As visitors move through the museum, they encounter artworks that delve into states of trance and altered consciousness. These pieces remind audiences that the boundaries of consciousness and reason are far more porous than conventional education suggests. Joachim Koester's video "Tarantism" exemplifies this approach by examining historical phenomena of ecstatic dance and spiritual possession.

Other works confront humanity's violent impulses, particularly our exploitation of other species and environmental destruction. Yin-Ju Chen's "Extrastellar Evaluations" views these dark threads of human history through the perspective of alien intelligence, characterizing destructive human behavior as a gross misalignment with cosmic order. This perspective offers a radical reframing of contemporary environmental and ethical crises.

Ascending to the museum's upper floors, visitors discover how these destructive tendencies might be addressed through ancestral rituals and alternative healing methods. The exhibition presents bodies being healed, spirits being recalibrated, and the artificial line between enlightenment and applied science being reconciled. This section demonstrates practical applications of spiritual technologies that the exhibition celebrates.

The final chapter of the exhibition confronts decolonial themes, highlighting the systematic destruction of Indigenous traditions under Western imperialism.
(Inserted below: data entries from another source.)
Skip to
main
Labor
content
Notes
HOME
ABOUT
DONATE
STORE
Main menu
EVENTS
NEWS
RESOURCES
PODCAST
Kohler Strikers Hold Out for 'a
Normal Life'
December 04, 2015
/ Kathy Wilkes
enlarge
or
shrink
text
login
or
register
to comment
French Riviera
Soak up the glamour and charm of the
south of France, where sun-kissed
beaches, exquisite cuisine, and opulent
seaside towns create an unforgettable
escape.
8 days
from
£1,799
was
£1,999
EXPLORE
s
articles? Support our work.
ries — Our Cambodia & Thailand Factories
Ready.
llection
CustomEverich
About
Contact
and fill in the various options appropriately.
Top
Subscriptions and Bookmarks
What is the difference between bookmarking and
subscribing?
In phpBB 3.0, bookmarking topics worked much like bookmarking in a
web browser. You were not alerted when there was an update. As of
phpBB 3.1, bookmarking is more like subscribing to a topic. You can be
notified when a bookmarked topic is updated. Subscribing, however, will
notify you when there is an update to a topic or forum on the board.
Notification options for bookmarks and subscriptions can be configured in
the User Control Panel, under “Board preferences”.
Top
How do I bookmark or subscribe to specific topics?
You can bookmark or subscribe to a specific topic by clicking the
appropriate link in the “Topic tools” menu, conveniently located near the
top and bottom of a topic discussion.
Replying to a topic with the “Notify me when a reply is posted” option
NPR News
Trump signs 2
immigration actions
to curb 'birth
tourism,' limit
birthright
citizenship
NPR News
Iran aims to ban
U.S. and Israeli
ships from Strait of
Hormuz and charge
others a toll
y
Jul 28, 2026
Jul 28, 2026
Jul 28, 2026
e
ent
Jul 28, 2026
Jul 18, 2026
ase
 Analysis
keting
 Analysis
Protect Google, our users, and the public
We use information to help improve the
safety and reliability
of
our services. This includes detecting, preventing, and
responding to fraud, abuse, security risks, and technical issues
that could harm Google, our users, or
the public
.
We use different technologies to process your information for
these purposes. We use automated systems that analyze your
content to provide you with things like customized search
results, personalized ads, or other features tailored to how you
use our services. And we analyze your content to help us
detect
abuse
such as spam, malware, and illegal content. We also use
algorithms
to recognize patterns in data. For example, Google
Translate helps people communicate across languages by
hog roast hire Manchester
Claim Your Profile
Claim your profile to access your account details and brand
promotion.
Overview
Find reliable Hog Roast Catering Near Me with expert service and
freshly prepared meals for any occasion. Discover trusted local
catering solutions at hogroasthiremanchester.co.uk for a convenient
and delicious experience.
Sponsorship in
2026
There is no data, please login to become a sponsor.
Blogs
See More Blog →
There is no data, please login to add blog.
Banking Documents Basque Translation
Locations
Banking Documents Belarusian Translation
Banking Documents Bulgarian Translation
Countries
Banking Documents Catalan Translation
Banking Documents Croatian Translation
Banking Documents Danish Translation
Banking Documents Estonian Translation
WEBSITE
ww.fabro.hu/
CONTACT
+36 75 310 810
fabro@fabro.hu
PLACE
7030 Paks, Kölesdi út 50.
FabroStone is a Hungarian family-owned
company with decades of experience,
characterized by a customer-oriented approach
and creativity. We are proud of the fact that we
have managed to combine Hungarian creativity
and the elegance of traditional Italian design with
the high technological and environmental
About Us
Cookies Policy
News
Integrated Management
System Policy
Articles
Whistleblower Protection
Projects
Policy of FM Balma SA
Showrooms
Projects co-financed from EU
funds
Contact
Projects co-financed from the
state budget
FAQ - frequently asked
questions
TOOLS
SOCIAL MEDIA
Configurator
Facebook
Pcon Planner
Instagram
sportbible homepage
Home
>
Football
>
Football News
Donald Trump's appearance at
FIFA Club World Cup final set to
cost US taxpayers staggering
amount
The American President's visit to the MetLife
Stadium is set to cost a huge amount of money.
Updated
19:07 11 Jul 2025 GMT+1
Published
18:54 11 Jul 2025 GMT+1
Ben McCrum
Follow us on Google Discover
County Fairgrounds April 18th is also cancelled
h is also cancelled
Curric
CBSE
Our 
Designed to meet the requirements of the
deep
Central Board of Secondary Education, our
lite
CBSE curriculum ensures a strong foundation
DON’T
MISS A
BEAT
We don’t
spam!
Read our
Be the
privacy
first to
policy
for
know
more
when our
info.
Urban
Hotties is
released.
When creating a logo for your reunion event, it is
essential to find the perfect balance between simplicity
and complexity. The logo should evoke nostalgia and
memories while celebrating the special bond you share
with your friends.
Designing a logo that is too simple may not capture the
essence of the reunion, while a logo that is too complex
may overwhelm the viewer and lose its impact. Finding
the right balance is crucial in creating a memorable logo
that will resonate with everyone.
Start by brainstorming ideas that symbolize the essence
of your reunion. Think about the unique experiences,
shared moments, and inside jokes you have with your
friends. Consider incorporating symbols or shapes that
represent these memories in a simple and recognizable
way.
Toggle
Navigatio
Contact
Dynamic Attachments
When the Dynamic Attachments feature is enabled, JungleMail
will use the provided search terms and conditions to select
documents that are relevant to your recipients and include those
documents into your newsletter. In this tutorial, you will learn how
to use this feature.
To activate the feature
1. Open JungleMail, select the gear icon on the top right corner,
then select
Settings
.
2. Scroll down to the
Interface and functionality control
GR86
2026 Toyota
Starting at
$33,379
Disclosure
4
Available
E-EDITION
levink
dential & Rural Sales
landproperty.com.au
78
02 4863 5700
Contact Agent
This section reminds viewers that the dead—and the histories they carried—do not simply vanish with their physical bodies but continue to persist, haunting and actively shaping the contemporary world we inhabit today.

The exhibition addresses potential skepticism head-on, particularly in Korea where memories of political scandals involving presidents entangled with religious charlatans and dubious shamanistic practices have made some citizens wary of mystical themes in publicly funded exhibitions. Curator Vidokle acknowledges these concerns while defending the exhibition's approach: "Any kind of technology can be used to heal or to damage. Spiritual practices are not an exception. As much as they can carry emancipatory potential, for healing potential, we also know religion has been misused in a very damaging way. Our approach is not an endorsement of any particular practice, but an inquiry to their plurality."

Curator Ayres adds that "The exhibition also proposes to weaken the tether between spiritual practices and new obscurantism, where these practices are used toward the goals of resurgent nationalism or bolstering state projects for violent ends." This clarification positions the biennale as a critical examination rather than an uncritical celebration of spiritual practices.

Beyond the main venue at Seoul Museum of Art, the biennale extends throughout the city, transforming multiple cultural spaces into sites of artistic and spiritual exploration. Satellite exhibitions, film programs, and live performances fill Nakwon Sangga, Cinematheque Seoul Art Cinema, and Seoul Artists Platform_NewYoung, creating a truly citywide séance that engages diverse audiences across Seoul's cultural landscape.

The Seoul Mediacity Biennale 2025 continues through November 23, offering visitors multiple opportunities to participate in this unique exploration of art, spirituality, and alternative histories. The exhibition represents a bold curatorial vision that challenges conventional boundaries between rational and mystical thinking while honoring suppressed traditions from around the world.